PROBLEM TO SOLVE: All of the data that follows should be retyped exactly, please, except the pictures.

PROVIDED DATA:
* * * *

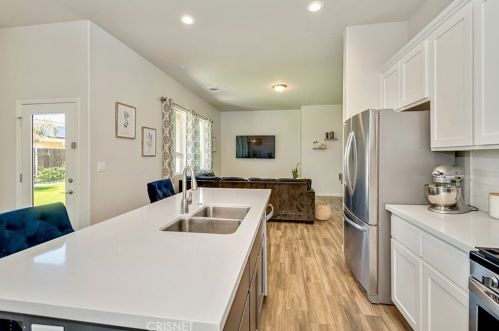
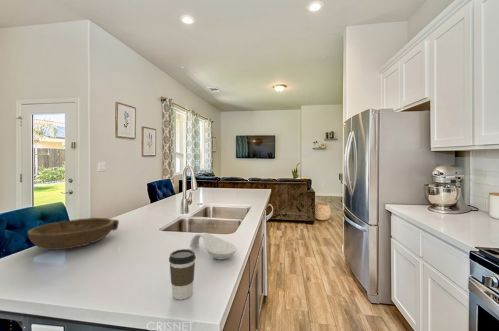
+ bowl [27,217,120,251]
+ coffee cup [168,248,197,300]
+ spoon rest [189,232,238,260]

* * * *

RESPONSE TO THIS EXERCISE:
+ bowl [27,217,120,251]
+ coffee cup [168,248,197,300]
+ spoon rest [189,232,238,260]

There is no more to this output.